As you can see in the next figure I have compared the lmfit best fit and the pm.find_MAP() likelihood fit… I was wondering why the MLE result is so far from the lmfit result… As a comment I used the same ranges of variations for each method… In PyMC3 I used uniform priors in order to compare the solutions.

Eventually I have thought an alternative to bypass this issue. When defining the log-likelihood function, I can use lmfit as obvserved data…`Y_obs = pm.Normal('Y_obs', mu=mu_val, sigma=sigma_val, observed=lmfit_result)`

. My question is how accurate/robust can this be to estimate the uncertainties in the best-fit values???

Thanks.

Hi, and welcome

It seems to me that you’re turning to a Bayesian model because you care about the uncertainties in your estimates. If yes, then my question would be: why aren’t you running MCMC to get full posterior distributions of your parameters, instead of using `find_MAP`

, which will only give you point estimates?

Also, note that initalizing the MCMC sampler at the MAP is discouraged now – just let PyMC initialize the sampler for you.

Hope this helps

Dear @AlexAndorra, thanks for the reply. In my study case I executed PyMC3 as a sampler, I thought that the likelihood tuple obtained from ` find_MAP()`

was obtained from the Markov Chains (With the samples already done)… Apparently its a tuple that does not reflects the overall behavior of the drawn samples…

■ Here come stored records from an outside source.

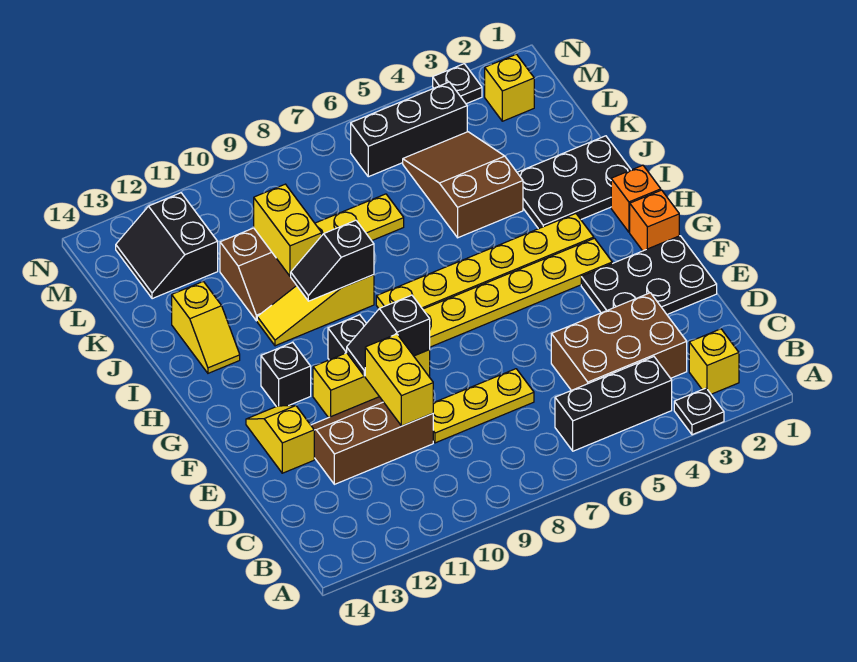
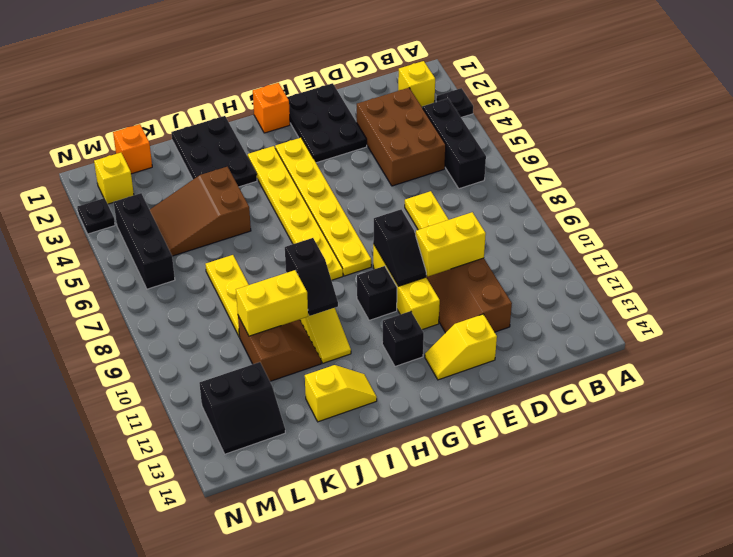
orange brick H1 level 1 -> orange brick L1 level 1

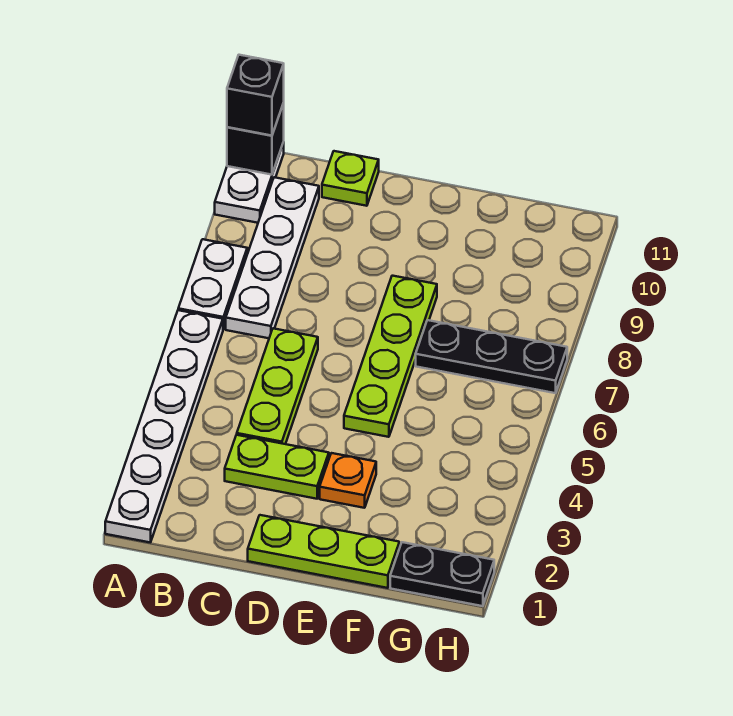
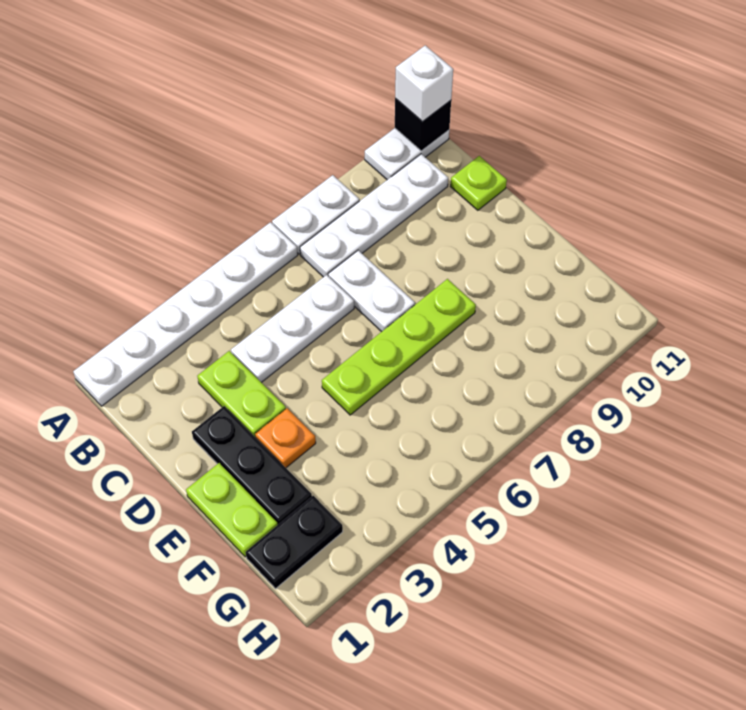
black brick A11 level 3 -> white brick A11 level 3
lime plate C4:C6 level 1 -> white plate C4:C6 level 1
none -> white plate C7:D7 level 1
lime plate D1:F1 level 1 -> lime plate E1:F1 level 1
black plate F7:H7 level 1 -> black plate D2:F2 level 1
black plate G1:H1 level 1 -> black plate G1:G2 level 1

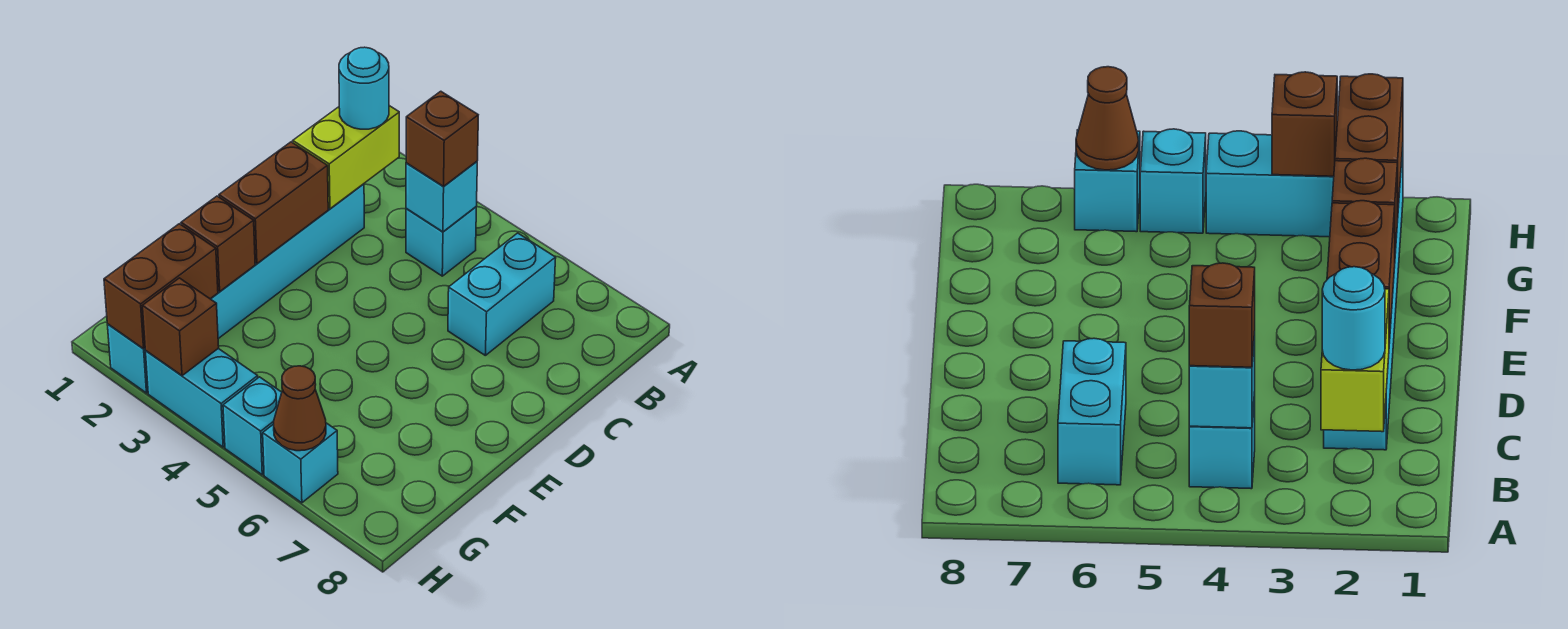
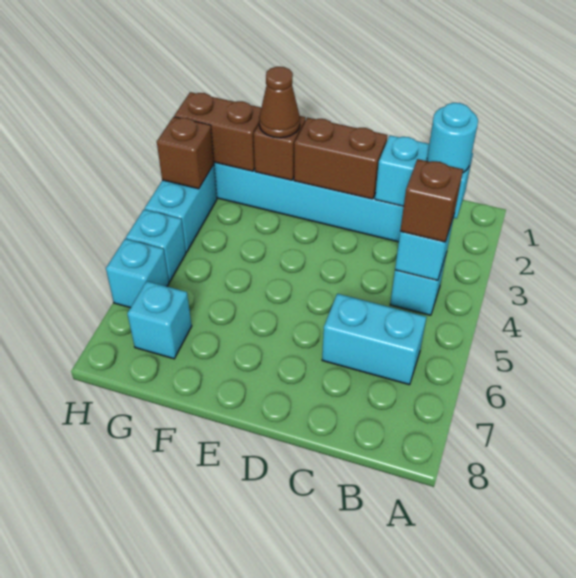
lime brick B2:C2 level 2 -> cyan brick B2:C2 level 2
none -> cyan brick G7 level 1
brown cone H6 level 2 -> brown cone F2 level 3

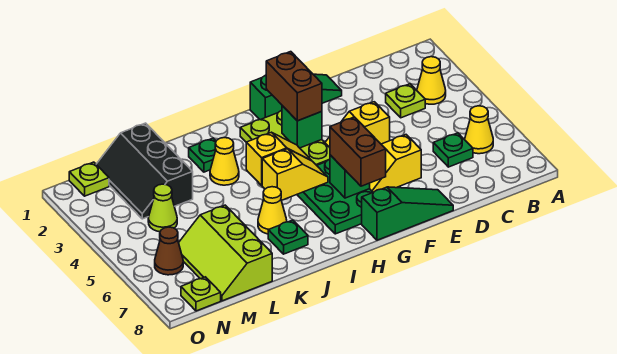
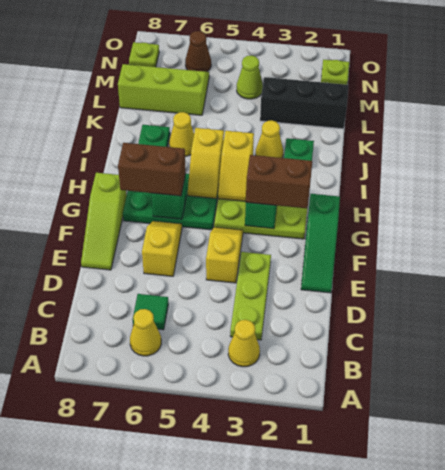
lime plate C3 level 1 -> lime plate C3:E3 level 1
green plate C6 level 1 -> green tile C6 level 1
green slope E8:G8 level 1 top G -> lime slope E8:G8 level 1 top G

Naively I started doing this:

`# define the log-likelihood`

`Y_obs = pm.Normal('Y_obs', mu=mu_val, sigma=sigma_val, observed=Experimental_data)`

The MCMC variability did not captured so “good” the experimental data.

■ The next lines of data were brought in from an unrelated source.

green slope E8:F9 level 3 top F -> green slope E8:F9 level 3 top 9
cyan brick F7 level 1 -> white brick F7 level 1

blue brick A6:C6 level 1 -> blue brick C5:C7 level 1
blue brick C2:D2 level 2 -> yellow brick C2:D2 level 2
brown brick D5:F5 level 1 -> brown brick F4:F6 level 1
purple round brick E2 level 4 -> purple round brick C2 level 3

The last trick I tried was the following:

`# define the log-likelihood`

`Y_obs = pm.Normal('Y_obs', mu=mu_val, sigma=sigma_val, observed=lmfit for Experimental_data)`

Using this last approach the uncertainties capture very good the experimental data…

My question then should be updated to: Does PyMC3 runs better with a pre-processed data, (for example a least squares approx for the model), instead of the raw data?

Thanks

I would definitely use the raw data instead of an `lm`

fit. I think the problem is how you use the results of the MCMC sampler to summarize your inferred parameters: as you said, `find_MAP`

does not do that – actually, you won’t find any point estimate that reflects the behavior of *all* the posterior.

The solution is to do your computations for summarizing directly on the whole posterior. There are infinite possibilities, all bespoke to your particular model, but a classical way to summarize a regression is to plot the mean (e.g `trace["parameter"].mean(axis=0)`

) and the highest posterior density inverval of your parameters of interest (you can do that with ArviZ’s plot_hdi for instance).

Hope this helps

Dear @AlexAndorra,

Thanks for the explanation. For each Markov Chain I will obtain the statistical moments (as done by `s = pm.summary(trace).round(2)`

)…

With the `hdi`

object I can have an estimate for the confidence intervals of each Markov Chain.

Thanks for the support.

Dear @AlexAndorra,

Let me share a new thought. I have read this demo case. After reading the case I tried the following:

- Run PyMC3 using the
`lmfit`

fitting as observed data, from there I obtain posterior pdfs.
- Run PyMC3 using the experimental data , but the priors should be the ones obtained from (1).

The over all code behaves very good now. Can this grant me the possibility to sample around a good fit and real data at the same time???

Thanks.